Go through the data below. Pull out every line that has the word "ESTÂNCIA".

= Beginning of Section =

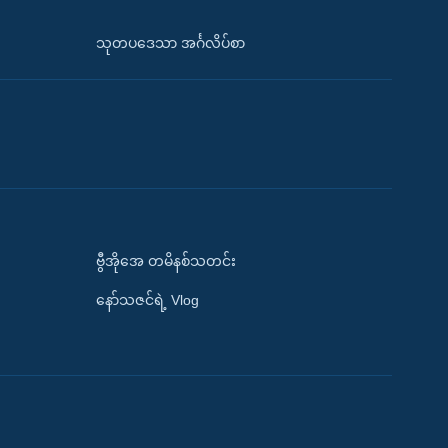
သုတပဒေသာ အင်္ဂလိပ်စာ
ဗွီအိုအေ တမိနစ်သတင်း
နော်သဇင်ရဲ့ Vlog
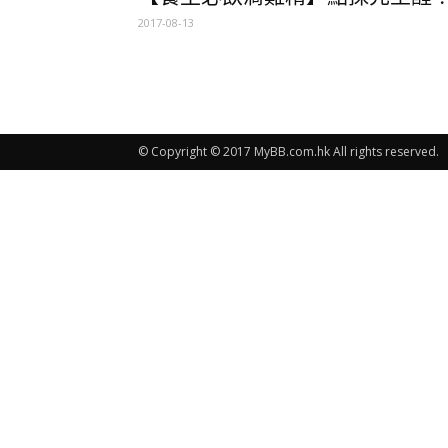
2017-08-13
© Copyright © 2017 MyBB.com.hk All rights reserved.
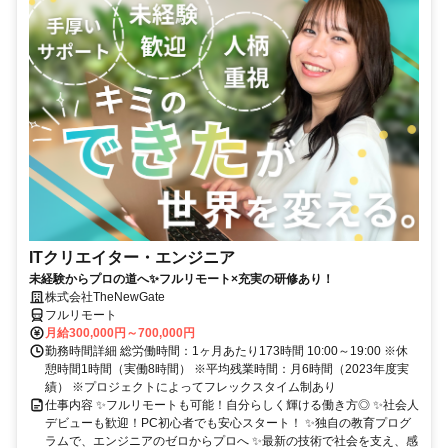
ITクリエイター・エンジニア
未経験からプロの道へ✨フルリモート×充実の研修あり！
株式会社TheNewGate
フルリモート
月給300,000円～700,000円
勤務時間詳細 総労働時間：1ヶ月あたり173時間 10:00～19:00 ※休
憩時間1時間（実働8時間） ※平均残業時間：月6時間（2023年度実
績） ※プロジェクトによってフレックスタイム制あり
仕事内容 ✨フルリモートも可能！自分らしく輝ける働き方◎ ✨社会人
デビューも歓迎！PC初心者でも安心スタート！ ✨独自の教育プログ
ラムで、エンジニアのゼロからプロへ ✨最新の技術で社会を支え、感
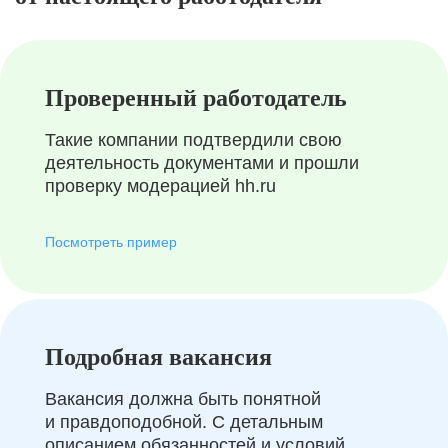
Проверенный работодатель
Такие компании подтвердили свою
деятельность документами и прошли
проверку модерацией hh.ru
Посмотреть пример
Подробная вакансия
Вакансия должна быть понятной
и правдоподобной. С детальным
описанием обязанностей и условий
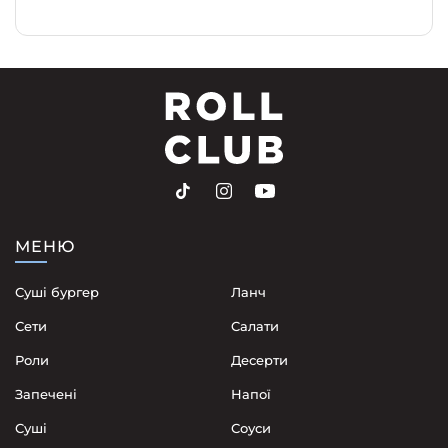
МЕНЮ
Суші бургер
Ланч
Сети
Cалати
Роли
Десерти
Запечені
Напої
Суші
Соуси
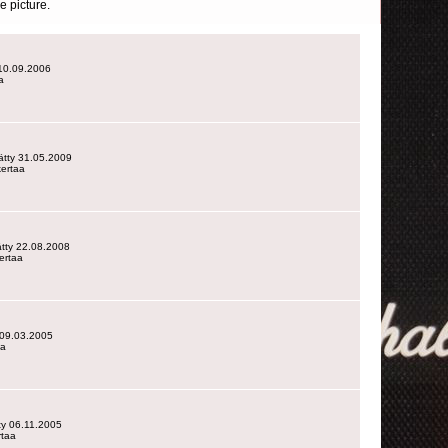
e picture.
y 10.09.2006
a
isätty 31.05.2009
kertaa
sätty 22.08.2008
ertaa
y 09.03.2005
aa
tty 06.11.2005
rtaa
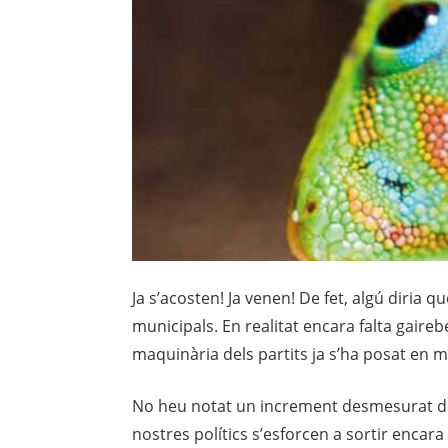
Ja s’acosten! Ja venen! De fet, algú diria q
municipals. En realitat encara falta gaire
maquinària dels partits ja s’ha posat en
No heu notat un increment desmesurat de
nostres polítics s’esforcen a sortir encar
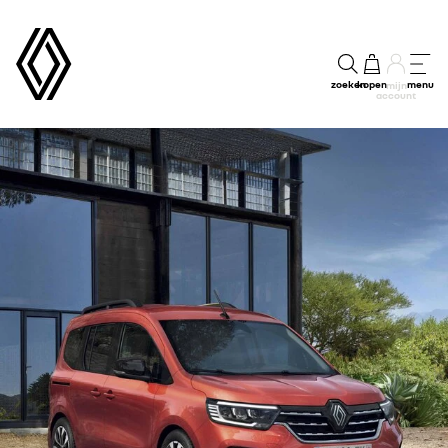
zoeken
kopen
menu
mijn
account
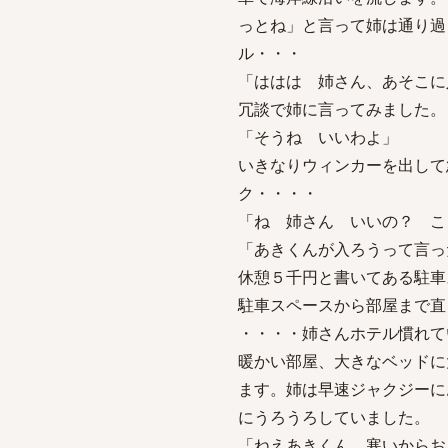
っとね」と言って姉は通り過
ル・・・
「ははは 姉さん、あそこに
冗談で姉に言ってみました。
「そうね いいわよ」
いきなりウィンカーを出して
ク・・・・
「ね 姉さん いいの？ こ
「あきくんが入ろうって言っ
休憩５千円と書いてある駐車
駐車スペースから部屋まで直
・・・・姉さんホテル慣れ
暖かい部屋、大きなベッドに
ます。姉は早速ジャクジーに
にうろうろしていました。
「ねえあきくん、寒いからお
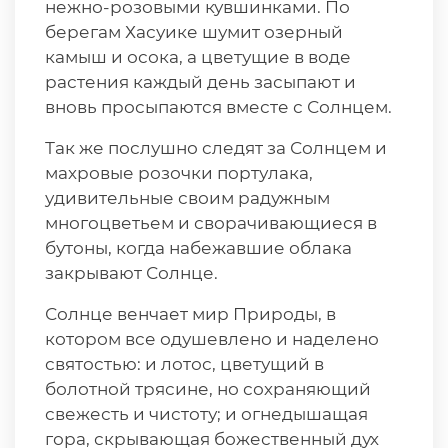
нежно-розовыми кувшинками. По
берегам Хасуике шумит озерный
камыш и осока, а цветущие в воде
растения каждый день засыпают и
вновь просыпаются вместе с Солнцем.
Так же послушно следят за Солнцем и
махровые розочки портулака,
удивительные своим радужным
многоцветьем и сворачивающиеся в
бутоны, когда набежавшие облака
закрывают Солнце.
Солнце венчает мир Природы, в
котором все одушевлено и наделено
святостью: и лотос, цветущий в
болотной трясине, но сохраняющий
свежесть и чистоту; и огнедышащая
гора, скрывающая божественный дух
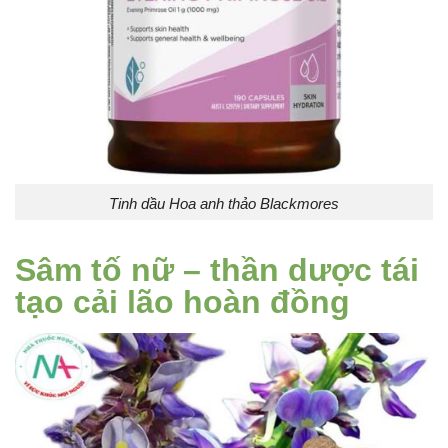
Tinh dầu Hoa anh thảo Blackmores
Sâm tố nữ
– thần dược tái
tạo cải lão hoàn đồng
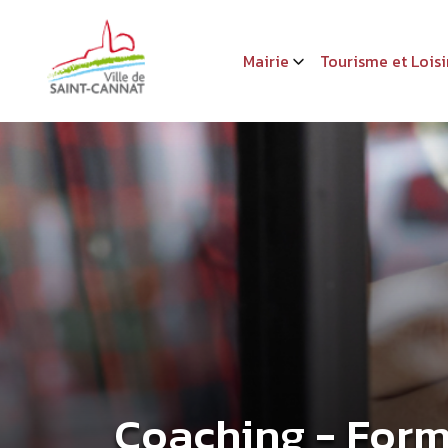
Mairie
Tourisme et Loisi
Coaching - For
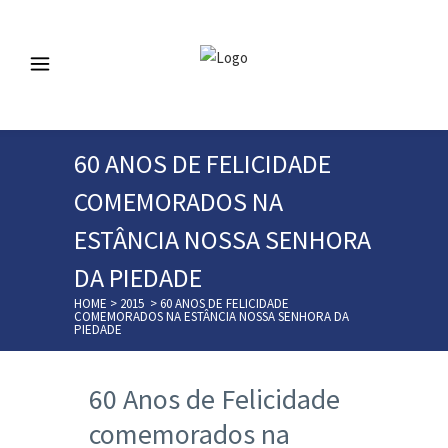
60 ANOS DE FELICIDADE
COMEMORADOS NA
ESTÂNCIA NOSSA SENHORA
DA PIEDADE
HOME
>
2015
>
60 ANOS DE FELICIDADE
COMEMORADOS NA ESTÂNCIA NOSSA SENHORA DA
PIEDADE
60 Anos de Felicidade
comemorados na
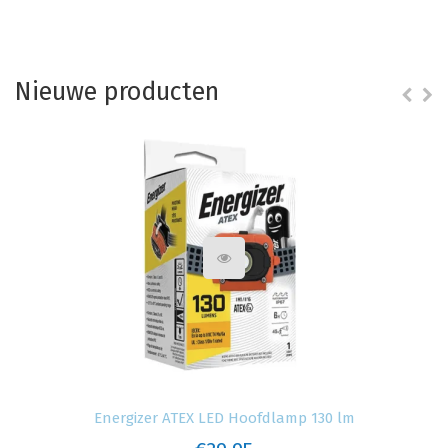
Nieuwe producten
Energizer ATEX LED Hoofdlamp 130 lm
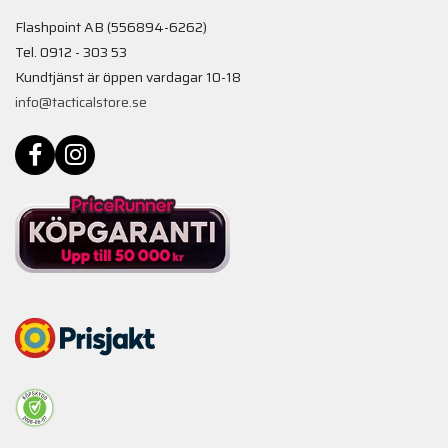
Flashpoint AB (556894-6262)
Tel. 0912 - 303 53
Kundtjänst är öppen vardagar 10-18
info@tacticalstore.se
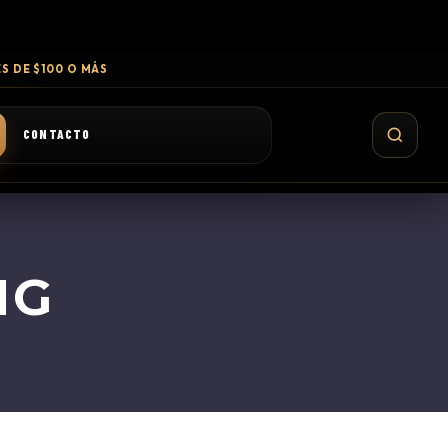
S DE $100 O MÁS
CONTACTO
NG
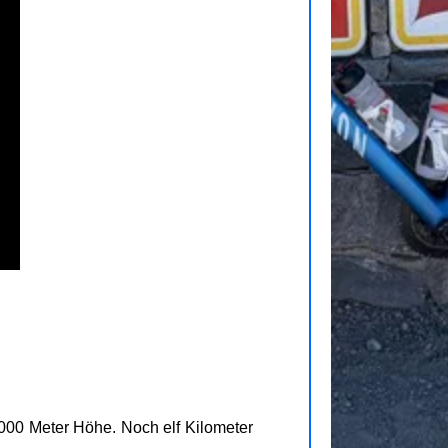
2.000 Meter Höhe. Noch elf Kilometer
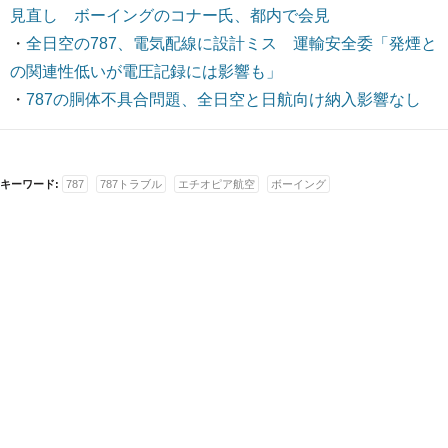
見直し ボーイングのコナー氏、都内で会見
・
全日空の787、電気配線に設計ミス 運輸安全委「発煙と
の関連性低いが電圧記録には影響も」
・
787の胴体不具合問題、全日空と日航向け納入影響なし
キーワード:
787
787トラブル
エチオピア航空
ボーイング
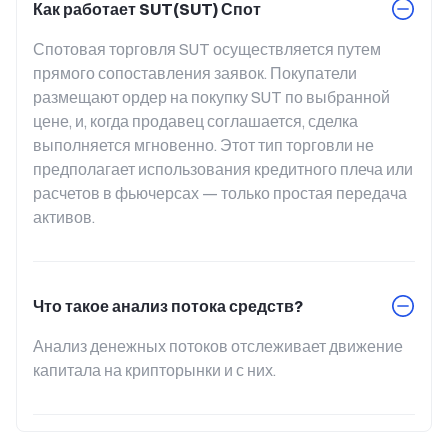
Как работает SUT(SUT) Спот
Спотовая торговля SUT осуществляется путем 
прямого сопоставления заявок. Покупатели 
размещают ордер на покупку SUT по выбранной 
цене, и, когда продавец соглашается, сделка 
выполняется мгновенно. Этот тип торговли не 
предполагает использования кредитного плеча или 
расчетов в фьючерсах — только простая передача 
активов.
Что такое анализ потока средств?
Анализ денежных потоков отслеживает движение 
капитала на крипторынки и с них.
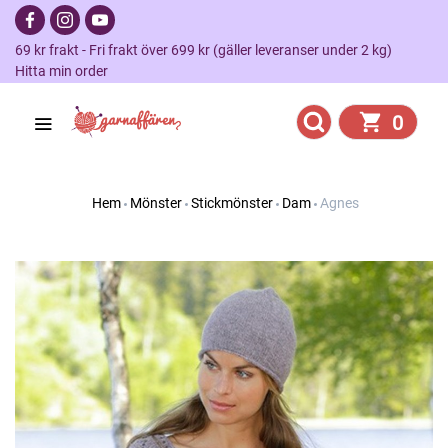
69 kr frakt - Fri frakt över 699 kr (gäller leveranser under 2 kg)
Hitta min order
0
Hem
Mönster
Stickmönster
Dam
Agnes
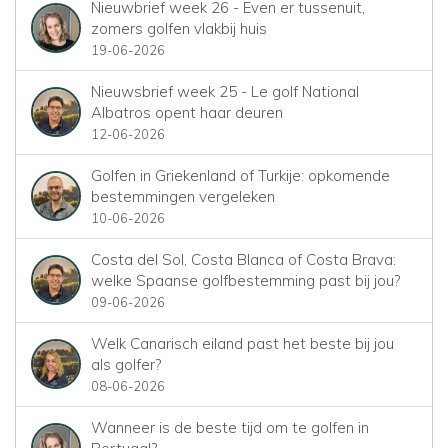
Nieuwbrief week 26 - Even er tussenuit,
zomers golfen vlakbij huis
19-06-2026
Nieuwsbrief week 25 - Le golf National
Albatros opent haar deuren
12-06-2026
Golfen in Griekenland of Turkije: opkomende
bestemmingen vergeleken
10-06-2026
Costa del Sol, Costa Blanca of Costa Brava:
welke Spaanse golfbestemming past bij jou?
09-06-2026
Welk Canarisch eiland past het beste bij jou
als golfer?
08-06-2026
Wanneer is de beste tijd om te golfen in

= End of Section =

▶ [Response to this exercise]:
ESTÂNCIA NOSSA SENHORA
COMEMORADOS NA ESTÂNCIA NOSSA SENHORA DA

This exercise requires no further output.